Tallest grain silo
Who
Swissmill Tower
What
118 metre(s)
Where
Switzerland (Zurich)
When

The tallest grain silo is the Swissmill Tower in Zurich, Switzerland. This massive storage building is 118 m (387 ft) tall and can hold up to 35,000 tonnes (38,580 tons) of grain. It was designed by architectural firm Harder Haas Partner (CHE) and built for Swissmill (part of the Coop Cooperative) between spring 2013 and April 2016.


This massive silo was built to replace the existing silos on the site, which were in a poor state of repair and had insufficient capacity. Because the mill complex is located in downtown Zurich, expanding outwards was not an option, so the Swissmill decided to go up.

Building the silo was a major engineering challenge as the site is very small, bordered on one side by the Limmat River and adjacent to a major railway bridge. Consequently, the construction of this enormous and incredibly heavy building (it weighs 80,000 tonnes empty) had to be completed without creating a significant seismic disturbance. To achieve this, the building stands on pilings that are 1.2 m (3 ft 11 in) in diameter, 40–45 m (131–147 ft) in length and reach all the way down to the bedrock.

To add to the difficulty, the only spot where it could be built was the site of the existing 42-m (137-ft) silo 57, but this existing structure was essential to the operation of the mill. As shutting the mill down for three years was not an option, the new silo was designed to almost completely envelop the existing structure, with massive supporting columns being raised on either side and then the additional floors built over its roof.

The architects opted to make no attempt to disguise the building's industrial function, leaving it as a windowless concrete monolith that towers over the Limmatstadt neighbourhood of Zurich (it's also the second-tallest building in the city). As a result, it has divided opinion among the city's residents.
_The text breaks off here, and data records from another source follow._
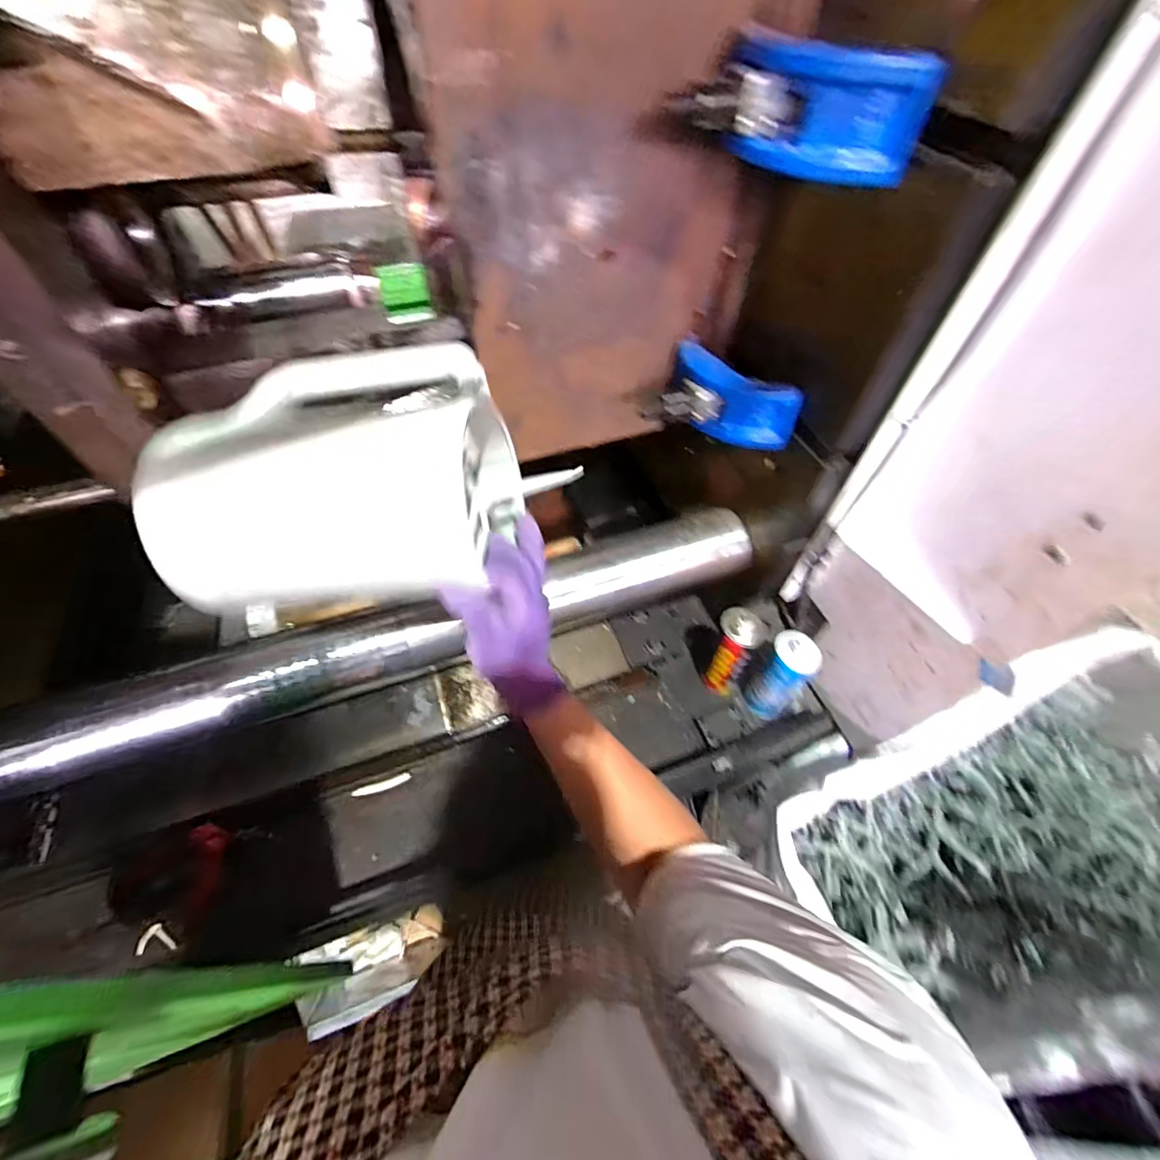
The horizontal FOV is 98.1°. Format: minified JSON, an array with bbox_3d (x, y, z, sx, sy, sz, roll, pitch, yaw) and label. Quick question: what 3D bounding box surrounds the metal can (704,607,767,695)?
[{"bbox_3d":[0.251,0.130,0.839,0.066,0.196,0.055,12,44,5],"label":"metal can"}]

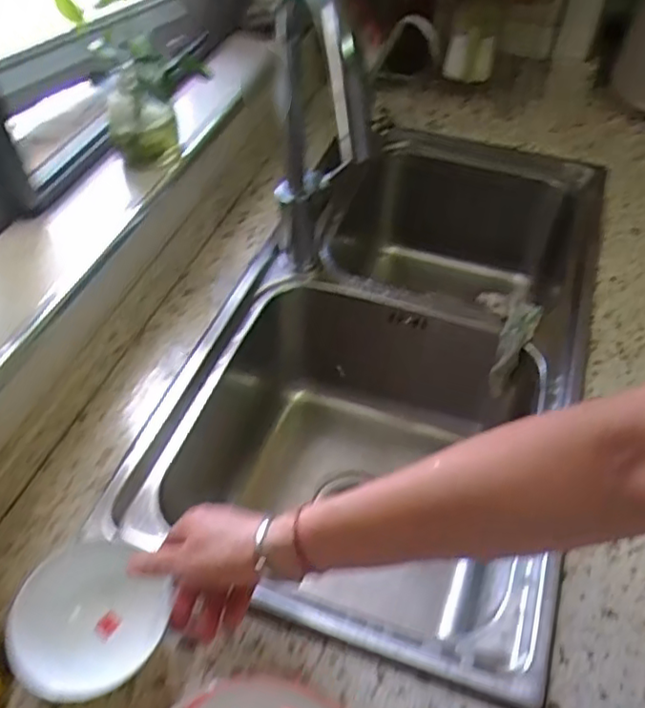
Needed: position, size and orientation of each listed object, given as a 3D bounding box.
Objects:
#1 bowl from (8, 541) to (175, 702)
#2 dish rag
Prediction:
[{"bbox_3d":[-0.177,0.200,0.481,0.098,0.061,0.110,14,51,11],"label":"bowl"},{"bbox_3d":[0.213,-0.014,0.743,0.070,0.064,0.123,7,89,5],"label":"dish rag"}]

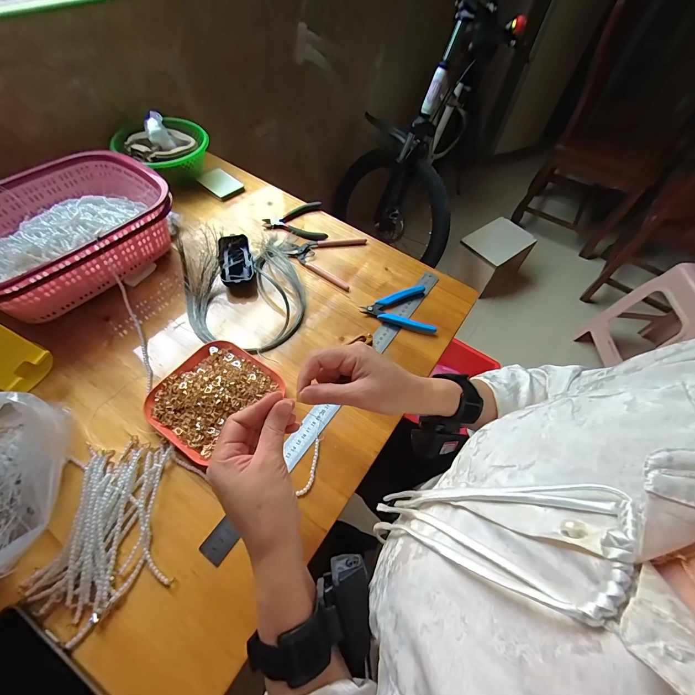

Some appreciate its brutalist simplicity and the fact that it represents an industry that has chosen to remain in its historic home, but others regard it as an eyesore (one article, published shortly after its completion, described it as "118 metres of ugliness").

Various proposals have been put forward since its completion for ways of softening its appearance – including covering it with plants, fake windows or even Europe's highest climbing wall – but so far it has remained unadorned. Its sole non-industrial feature is Swissmill's glamorous modernist boardroom, installed on the very top floor.